23
Aug
09

I Mow Grass

This is weird I know. I measure my health and wellness on my ability to cut grass. Not the smoking kind, the up-to-your-knees yard sort. It was mania that brought me to cutting grass. I wanted to prove I could do the work of a man. I think cutting grass is the ultimate male chore. To master it meant I was tough. During my mania I need to be tough. When I am depressed I am so weak. Not just in mind, but body also. Most depressives feel as though they have the flu. The weak feeling makes it almost impossible to get out of bed, let alone accomplish any other chore.

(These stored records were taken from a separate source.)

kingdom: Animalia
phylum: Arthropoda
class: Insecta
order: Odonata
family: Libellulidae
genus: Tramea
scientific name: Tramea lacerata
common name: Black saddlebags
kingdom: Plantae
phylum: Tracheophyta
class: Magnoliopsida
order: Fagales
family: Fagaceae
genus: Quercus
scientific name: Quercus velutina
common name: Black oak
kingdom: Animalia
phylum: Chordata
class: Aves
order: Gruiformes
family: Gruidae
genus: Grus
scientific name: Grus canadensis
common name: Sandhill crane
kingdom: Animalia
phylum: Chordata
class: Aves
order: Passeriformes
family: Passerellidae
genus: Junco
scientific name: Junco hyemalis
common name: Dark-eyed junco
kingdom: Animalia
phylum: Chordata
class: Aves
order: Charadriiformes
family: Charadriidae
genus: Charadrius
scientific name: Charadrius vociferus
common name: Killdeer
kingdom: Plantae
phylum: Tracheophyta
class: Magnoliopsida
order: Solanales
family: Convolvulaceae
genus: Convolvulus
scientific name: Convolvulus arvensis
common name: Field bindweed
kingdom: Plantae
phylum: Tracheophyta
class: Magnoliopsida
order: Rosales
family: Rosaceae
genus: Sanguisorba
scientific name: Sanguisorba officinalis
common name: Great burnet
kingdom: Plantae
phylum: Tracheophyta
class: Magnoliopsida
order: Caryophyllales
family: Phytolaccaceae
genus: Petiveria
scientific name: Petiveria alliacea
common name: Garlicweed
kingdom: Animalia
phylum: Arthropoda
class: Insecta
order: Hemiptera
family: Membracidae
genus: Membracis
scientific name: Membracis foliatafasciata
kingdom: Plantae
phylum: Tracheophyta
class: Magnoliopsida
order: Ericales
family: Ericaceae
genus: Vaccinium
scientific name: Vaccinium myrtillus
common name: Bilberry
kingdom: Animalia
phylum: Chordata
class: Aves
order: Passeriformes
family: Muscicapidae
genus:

Mania also brings impulse purchasing. This episode produced a new lawnmower. I walked into my local Feed and Seed store declared, “I need a lawnmower that will crank every time and cut grass all day if I need it to.” Within 15 minutes I was loading it in my Jeep. I mowed my lawn as soon as I got home. When I was finished I can’t describe the high I felt. It was kinda like spending time with the other grass. . .

Of course, depression always follows my mania. I am always unable to complete chores. If I get dressed and out, that is a good day. This depression was no different. I would stare out my window watching my neighbors cut their grass and wishing. I remember telling myself, “As soon as I am better I am cutting the grass.” Then I began to believe getting better wasn’t a possibility. I apologized to the lawn mower.

As with all episodes, I slowly get better. Even with better feelings, I feel as though complete health will not define my wellness. Yet, I always find myself better without warning. In my lawnmower episode, I wake up one day and get dressed and pull the crank-every-time lawnmower out the garage.

All my senses come alive. My feelings of weakness trickle away. “I’m back,” I tell myself.



1 Response to “I Mow Grass”


  1. Monday, September 7, 2009 at 10:27 am

    Oh my,I can identify with this story!This is my first visit here but it won’t be my last. Keep up the good work of expressing your bipolar self!